Saba ft. NonameChurch / Liquor Store


As I’ve written before, I have a strained relationship with positivity and happiness, and my instinctive opposition to expressions of fun-for-everyone merriment inevitably affects how I evaluate music. I was prepared to dismiss Saba and Noname’s “Church/Liquor Store” as too woke, too fuzzy, or too latently religious. Then I actually listened to it, and it’s none of the three.

Saba’s a very gifted and intelligent rapper, but I’ve found that these qualities don’t necessarily make for good music. It’s difficult to be sensitive without being cloying, socially conscious without descending into communitarian cliché. The sweet spot between uncritical glorification of crime and removed, sanctimonious tut-tutting is hard to hit; on “Church/Liquor Store” Saba and Noname rap about inner-city life with nuance and understatedness, not condescension, abdication, or overwrought metaphors. Sometimes a church and a liquor store are just a church and a liquor store.


Lil Peep & Lil TracyWhite Wine


Lil Peep and Lil Tracy make music for kids who grew up with iPhones. Raekwon has Polo Rugby’s older than them. Neither rapper can legally consume alcoholic beverages. Matthew Schnipper of Pitchfork used the word “grunge” to describe their music; Kurt Cobain committed suicide years before either rapper was born. When I watched the video for “White Wine,” I felt so old that I almost powdered my wig. I wrote this paragraph with a quill and ink.

The pink-haired, pink-attired Peep has “Crybaby” tattooed above his right eye and a shattered heart below it. Tracy keeps his dreads in various shades of neon. Had they been born ten years earlier, they would’ve been Hot Topic ghouls, and when they say they want to kill themselves, it comes with the caveat that they’d prefer to do it in a new Maserati. The implication: all things, even suicide, come with a veneer of super-whatever, totally-over-it irony. Their nihilism might be shocking were it not so clearly low-stakes–they post too many photos of themselves on Instagram to die on purpose.

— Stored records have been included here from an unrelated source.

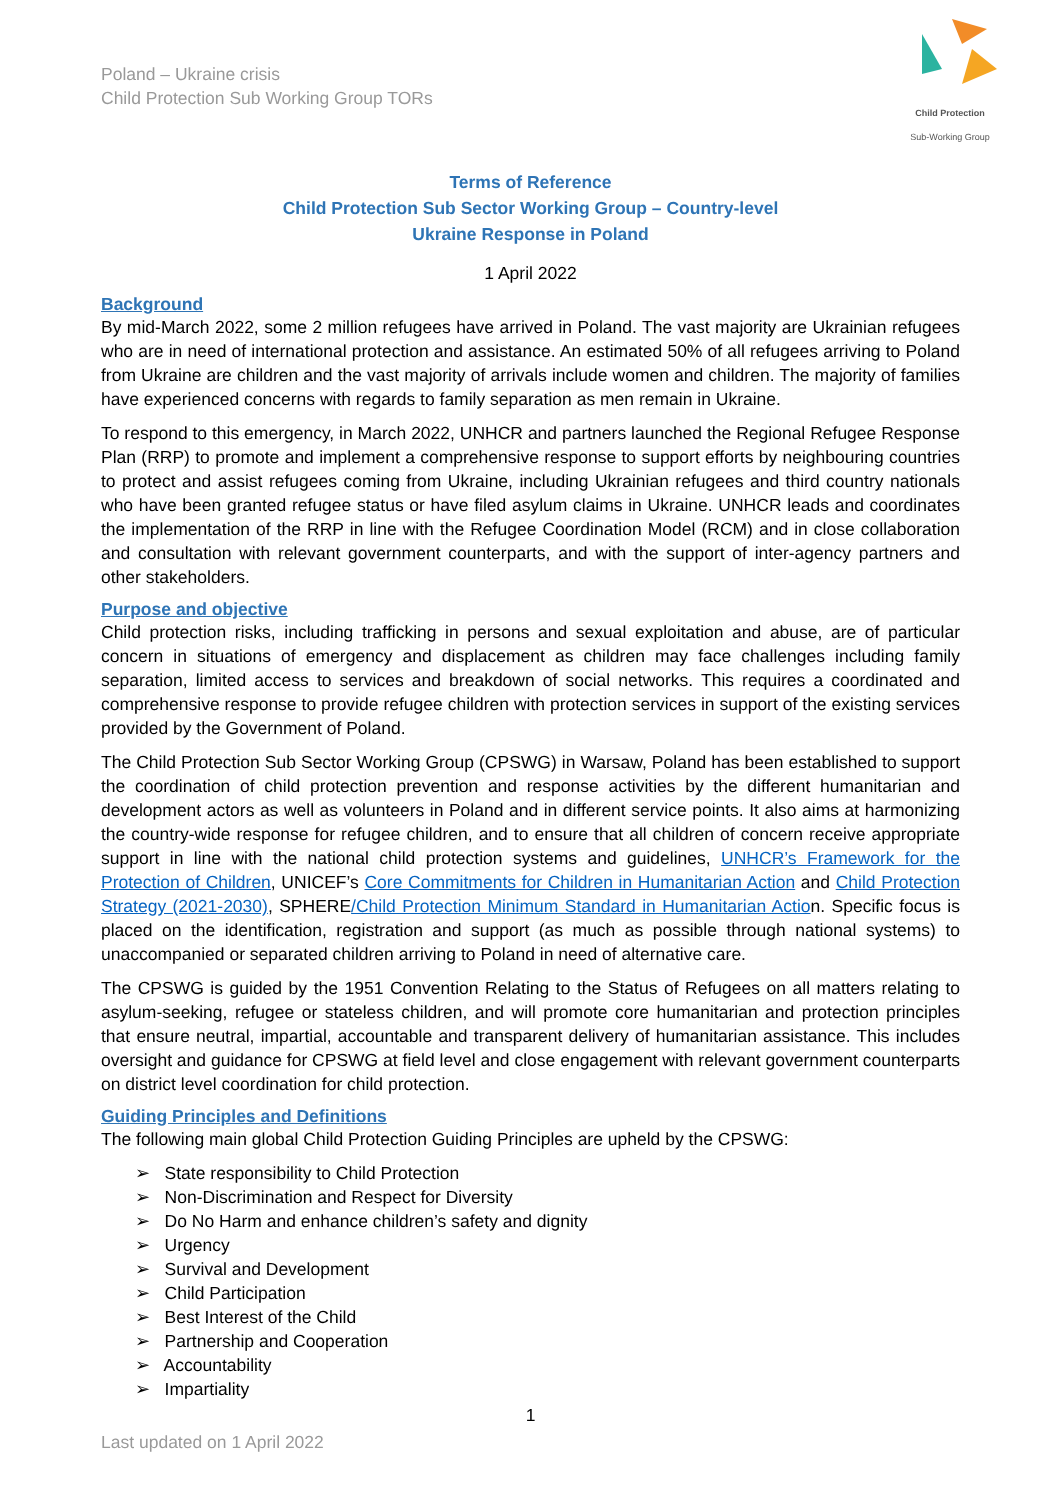Poland – Ukraine crisis
Child Protection Sub Working Group TORs
Child Protection
Sub-Working Group
Terms of Reference
Child Protection Sub Sector Working Group – Country-level
Ukraine Response in Poland
1 April 2022
Background
By mid-March 2022, some 2 million refugees have arrived in Poland. The vast majority are Ukrainian refugees who are in need of international protection and assistance. An estimated 50% of all refugees arriving to Poland from Ukraine are children and the vast majority of arrivals include women and children. The majority of families have experienced concerns with regards to family separation as men remain in Ukraine.
To respond to this emergency, in March 2022, UNHCR and partners launched the Regional Refugee Response Plan (RRP) to promote and implement a comprehensive response to support efforts by neighbouring countries to protect and assist refugees coming from Ukraine, including Ukrainian refugees and third country nationals who have been granted refugee status or have filed asylum claims in Ukraine. UNHCR leads and coordinates the implementation of the RRP in line with the Refugee Coordination Model (RCM) and in close collaboration and consultation with relevant government counterparts, and with the support of inter-agency partners and other stakeholders.
Purpose and objective
Child protection risks, including trafficking in persons and sexual exploitation and abuse, are of particular concern in situations of emergency and displacement as children may face challenges including family separation, limited access to services and breakdown of social networks. This requires a coordinated and comprehensive response to provide refugee children with protection services in support of the existing services provided by the Government of Poland.
The Child Protection Sub Sector Working Group (CPSWG) in Warsaw, Poland has been established to support the coordination of child protection prevention and response activities by the different humanitarian and development actors as well as volunteers in Poland and in different service points. It also aims at harmonizing the country-wide response for refugee children, and to ensure that all children of concern receive appropriate support in line with the national child protection systems and guidelines, UNHCR’s Framework for the Protection of Children, UNICEF’s Core Commitments for Children in Humanitarian Action and Child Protection Strategy (2021-2030), SPHERE/Child Protection Minimum Standard in Humanitarian Action. Specific focus is placed on the identification, registration and support (as much as possible through national systems) to unaccompanied or separated children arriving to Poland in need of alternative care.
The CPSWG is guided by the 1951 Convention Relating to the Status of Refugees on all matters relating to asylum-seeking, refugee or stateless children, and will promote core humanitarian and protection principles that ensure neutral, impartial, accountable and transparent delivery of humanitarian assistance. This includes oversight and guidance for CPSWG at field level and close engagement with relevant government counterparts on district level coordination for child protection.
Guiding Principles and Definitions
The following main global Child Protection Guiding Principles are upheld by the CPSWG:
➢ State responsibility to Child Protection
➢ Non-Discrimination and Respect for Diversity
➢ Do No Harm and enhance children’s safety and dignity
➢ Urgency
➢ Survival and Development
➢ Child Participation
➢ Best Interest of the Child
➢ Partnership and Cooperation
➢ Accountability
➢ Impartiality
1
Last updated on 1 April 2022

2 Chainz ft. Gucci Mane & QuavoGood Drank


Some stray thoughts on “Good Drank” in lieu of a more singular, developed passage:

  • I love trap rappers–not teen rappers, Mall Goth rappers, internet rappers, or Swedish rappers–over sparse, spacey beats. Contemporary trap instrumentals–the busy bastard children of Zaytoven–can feel like rote, color-by-numbers affairs. Mike Dean’s instrumental for “Good Drank,” like that of Migos’ “Cocoon” or Young Thug’s “Guwop,” is, if not a blank slate, a loose guideline.
  • Quavo is the undisputed star of Migos. But why? He’s not a markedly better rapper than Takeoff or Offset, nor is his voice more distinct–they all sound like they’ve just emerged from a ramshackle Gwinnett shotgun shack smoking session, and they seem to share roughly equal responsibility for molding their metronomic triplets into a signature flow. A half-baked theory: Takeoff and Offset’s monikers are too similar, and “Quavo,” whose name sounds like a mediocre tequila, is more easily identifiable.
  • Discussion question: Who’s having a better year, 2 Chainz or Gucci Mane? 2 Chainz’s second album, B.O.A.T.S. II: Me Time, failed to generate the same outrageous success as his debut, and subsequent mixtapes didn’t do much to reverse his flagging momentum. But this year he released a full-length with Lil Wayne, ColleGrove, and the warmly received Daniel Son: Necklace Don, all while continuing his side hustle as a considerate, charismatic, and overtly gilded cultural commentator. This year has legitimized 2 Chainz’s career. Gucci Mane’s 2016 has been more straightforward: he was released from prison, shed his “Get Money Gut,” and has promised a third new album, The Return of East Atlanta Santa, before the new year.

Lil Nardyemo on my bday


I feel you, Lil Nardy. I hate birthdays, too.